From the January/February 2022 issue of HealthCare Business News magazine
By James Fee
The healthcare industry has had significant impacts from COVID-19. During the most recent wave, hospital ICU beds were one again full and many health systems were canceling elective surgeries. Revenue is down for many health systems and staff is stretched thin.
According to a new Kaufman Hall analysis released by the American Hospital Association, hospitals are projected to lose $54 billion in net income this year. With the added challenge of reimbursements declining and denials increasing, a hospital revenue recovery plan is now more important than ever.
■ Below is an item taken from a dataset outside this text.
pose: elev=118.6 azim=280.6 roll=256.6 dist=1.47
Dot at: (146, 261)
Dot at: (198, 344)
Yet as hospitals and health systems have continued to confront unprecedented financial challenges during COVID-19, it has become imperative for their Clinical Documentation Improvement (CDI) programs to evolve to ensure they continue to have a maximum impact on patient care and revenue.
Now more than ever, hospital executives see the need to increase revenue accuracy and mitigate risk by aligning CDI with organizational goals. Organizations that have not strategically reshaped their approach to CDI in the face of these challenges may find their programs unsustainable. One such method is utilizing a pre-bill review process to examine documentation and coding before claims submission.
Benefits of prebill review
A strong CDI program and prebill review process is the best place to begin when recovering revenue. By incorporating proactive, pre-bill reviews into existing CDI workflows, an organization more effectively engages clinicians and expedites correct quality reporting for CMS programs. In addition, organizations ensure physician documentation supports coding compliance, MS-DRG accuracy and quality performance data.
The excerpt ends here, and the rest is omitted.